The acceptance of storage area networks (SANs) incorporating expanded link lengths has begun to put the fiber back into Fibre Channel, says a manager at one component manufacturer. New transceiver and Gigabit interface-converter (GBIC) technology will evolve to keep pace, particularly as applications shift to 2 Gbits/sec and standards bodies begin to discuss a move toward 10 Gbits/sec.
"Over the last couple of years, we've seen a lot more inclusion of optical in the systems. At 1 Gbit/sec, more than half of the market right now is using optics," says Brian Gregory, product-marketing manager for optoelectronics at Molex Inc. (Lisle, IL). Molex makes components for both copper- and fiber-based Fibre Channel applications. "All the new designs, as far as I can tell, are incorporating optics. There are very, very few people out there that don't have a lot of optics on their systems and aren't making a lot of plans to incorporate even more."
Gregory sees growth in the demand for equipment with optical interfaces as the length of SAN connections increases. SANs enable network managers to link individual data-storage devices into shared networks. The ability to create such networks over long distances and at potentially multigigabit speeds has enabled Fibre Channel to replace SCSI as the interface of choice for storage applications.
The use of fiber optics in Fibre Channel, however, has lagged that of copper, which has been the traditional medium for providing storage devices with communications capability. With network planners now looking to extend the distances they expect SANs to cover, fiber is becoming increasingly popular, says Gregory.
"There are a lot of situations where fiber makes a lot of sense," Gregory explains. "If you have very large storage devices, especially with some of the new Internet stuff that's coming on where people have massive storage needs, it lets you space those around and move them to different areas. Especially if you need to back up stuff--if you have a second location where you're taking your data and backing it up, it gives you a lot more options. For 10-km singlemode [applications], people can use dark fiber." For example, he notes that banks in New York are leasing dark fiber to connect their main computers in the city with backup storage facilities in New Jersey. Such applications will drive greater demand for optical technology in Fibre Channel systems, particularly as speeds increase.
"We see a lot of movement toward the 2-Gbit/sec Fibre Channel. Pretty much every account you go in right now is discussing 2-Gbit/sec Fibre Channel in one way or another. I think that will have a larger optics emphasis, but there will still be a copper version of it, I'm sure. So we think you'll continue to see a transition," Gregory says. He predicts that future versions of Fibre Channel will drive this transition even further. "I think it's likely that the next rate move will go from 2 gig to 10 gig--and 10-gig Fibre Channel will be heavily optics. I don't know if they'll do an electrical version at all at that speed," he says.

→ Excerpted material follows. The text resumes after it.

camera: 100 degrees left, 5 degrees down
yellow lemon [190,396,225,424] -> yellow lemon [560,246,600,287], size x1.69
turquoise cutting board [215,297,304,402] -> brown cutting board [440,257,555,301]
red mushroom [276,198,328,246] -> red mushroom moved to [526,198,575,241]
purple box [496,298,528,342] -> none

The typical economic differences between copper and fiber--with the former generally costing less money to deploy--hold true in the Fibre Channel environment. But economics frequently are not the determining factor in the decision between copper and fiber. "If you have GBIC ports on a Fibre Channel system, and you only need to go 5 feet, there are lots of people who do that optically, and I'm not sure what drives that. But if you put in a copper GBIC and a short cable, it does cost less," Gregory says. "But then again, if you need to go a long distance, it becomes exponentially more difficult each additional meter you go out. So it really depends on transmit distances."
As systems vendors seek to respond to their customers' requirements, the components manufacturers have begun work to decrease the cost of optical technology. This can be seen most clearly in transceiver development. "We also see, with people introducing Fibre Channel switches now, their port densities are going up, and there's a big drive toward small form factors," he reports. "We're going to be supporting both the LC and the MT-RJ, and we're seeing the market split between those two form factors. Up until about four months ago, the MT-RJ really seemed to have the market, and I've seen a huge swing toward LC [since then]."

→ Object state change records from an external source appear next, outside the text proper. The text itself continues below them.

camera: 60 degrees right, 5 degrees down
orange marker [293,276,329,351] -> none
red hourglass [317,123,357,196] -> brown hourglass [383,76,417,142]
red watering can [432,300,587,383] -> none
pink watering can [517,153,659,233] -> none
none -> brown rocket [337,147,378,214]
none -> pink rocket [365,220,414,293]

The popularity of the LC may be due to both a pull from the systems side and a push from the component side, as design complexities inherent with manufacturing a transceiver around the MT-RJ have given some manufacturers problems. "If you look at the center-to-center spacing between the left and right fiber in an MT-RJ transceiver, it's very close together," Gregory explains. "The laser and photodiode that are farther back in the transceiver are widely spaced, and you have to have some sort of light pipe or guide that brings it down to those close center-to-center spacings. And that's a tricky design and it makes production more difficult. If you look at all the optical-transceiver vendors on the market, there are, I think, quite a few more that are supporting the LC now, just because it's a straight shot. You put in the laser and you can guide it straight out in a manner that's very, very similar to the SC."
These design issues make it difficult to predict the economics of transceivers using the two designs. "If you want a low-cost optical transceiver right now, it's certainly a debate as to whether the MT-RJ or the LC is lower cost for the transceiver manufacturer," Gregory explains. "Because there are some design issues that make the MT-RJ more difficult--but then again, there are some things long-term that may allow tooling to bring down the cost and bring it into parity or maybe even slightly below. And it's really difficult to determine how that will fall out."
Other design factors will also affect component costs, particularly as system vendors attempt to meet the needs of customers moving to 2-Gbit/sec Fibre Channel applications. "A difficulty that really comes into play right now is that for Gigabit Ethernet and Fibre Channel parts at 1 gig, people usually make the same device and then do a screen--final test will be for Fibre Channel or the final test will be for Gigabit Ethernet," Gregory says. However, Gigabit Ethernet specifications call for a bandwidth limit on the receiver to sharpen performance at the 1-Gbit/sec speed. "If you make a single part for Fibre Channel that accommodates both 1 and 2 gig, that part probably will not be a good Ethernet part because of the bandwidth limit on the receivers," Gregory reports. "So that makes the designs a little more difficult, and it means that some of the products are actually going to split and be really different."
Component vendors are studying the problem now. "There are some ways that it's possible to get around that problem as well. That may not be an absolute brick wall, but it's something that everyone is having to look at carefully," Gregory says.